> [Task requirements]
- A) According to the article about Jajah and eBay, when did eBay acquire Skype, and for how much?
- B) List every country named in the article about Jajah and eBay.
- C) Continue the article about Jajah and eBay from where it stops.

======== Selected text

Internet voice service provider Jajah on Thursday said
that web auctioneer eBay blocked the use of the startup's embedded voice links
on its auction site, a move Jajah said raises concerns about anti-competitive
behavior.
Jajah said eBay removed the listings of
sellers who used Jajah’s technology, which enables potential buyers to connect with
sellers through a click-to-call button embedded in their ad.
eBay sent emails to its sellers in the U.S. and Italy instructing them that Jajah’s
technology, called Buttons, violated eBay’s link policy.
eBay’s policy seeks to protect its site from
unauthorized or insecure links that could harm its business, but Jajah charges
that eBay’s ownership of Skype, a VoIP firm, makes the auction giant’s argument
specious.
“The fact that eBay acquired Skype for
billions of dollars showed that they thought that VoIP would be a value-add for
its community,” said Roman Scharf, co-founder of Mountain View, California-based
Jajah. “Now that we are offering VoIP to the eBay community, eBay finds it to
be a problem.”
According to Mr. Scharf, eBay, which
acquired Skype in October 2005 for $2.5 billion, is pursuing the no-Buttons
policy in the U.S. and Italy but not in other markets such as Germany and the U.K.
San Jose, California-based eBay said Jajah’s
Buttons violates its links policy in every country in which eBay does business,
and that it will continue to remove listings that include Jajah’s Buttons.
“We don’t allow Skype buttons in our listing
pages either,” said Catherine England, an eBay spokeswoman.
“There are Skype links in specific areas and
we have started testing Skype buttons but anytime a link directs users off of
our site, it creates opportunities for fraudsters,” Ms. England said.
“The policy is about safety for our members.”
Jajah’s Buttons, introduced on Monday, allow
sellers for instance to place widgets in blogs or emails and have potential
buyers make an inexpensive calls to sellers without the seller giving out his
or her phone number.
“eBay’s policy makes reference to insecure
or political content and the like, and our Buttons are nothing like that,” Mr.

================
======== Supplied information

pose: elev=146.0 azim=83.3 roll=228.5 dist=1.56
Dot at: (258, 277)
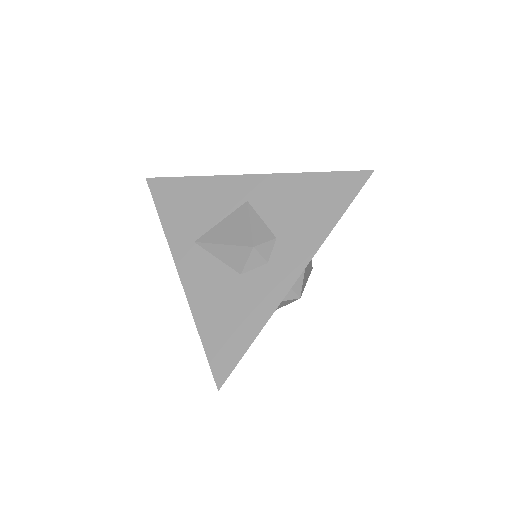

================

> [Answers per task]
- A) eBay acquired Skype in October 2005 for $2.5 billion.

- B) U.S., Italy, Germany, U.K.

- C)
Scharf said. “We don’t take the user to a rival or fraudulent site or any such
thing. Using Buttons just means that the user’s phone rings.”
Mr. Scharf said he is willing to offer eBay
a commercial olive branch – a piece of the action.
“Every single Jajah call means money in the
pocket of our partners,” he said. “eBay has its choice. It can simply tolerate
Jajah or support Jajah but either way it will mean revenue for them.”
With VoIP application providers increasingly
embedding voice communications in emails, blogs and web sites, it seemed
inevitable that some Internet business would eventually move to block
non-sanctioned VoIP services.
But the fact that the web business is eBay,
which owns Skype, the best known VoIP provider in the world, brings up issues
of open markets and competition that could draw regulatory attention.
VoIP sits on a precarious boundary between
the Internet and telecommunications. On the one hand, the Internet is cheered
as the ultimate open marketplace. On the other, telecommunications is one of
the most heavily regulated industries in the world.
“Once voice becomes an application embedded
in a web page, the notion of utility telephony begins to crumble,” said Will
Stofega, an analyst with IDC. “Of course, if there is a compelling advantage or
difference between clients, that may change the game and an end user may demand
their favorite client.”
If eBay users challenged the auction site’s
policy, then the issue could get on the U.S. Federal Communications Commission
radar, said Mr. Stofega.
“But at the end of the day, I bet neither of the parties want that,” he
concluded.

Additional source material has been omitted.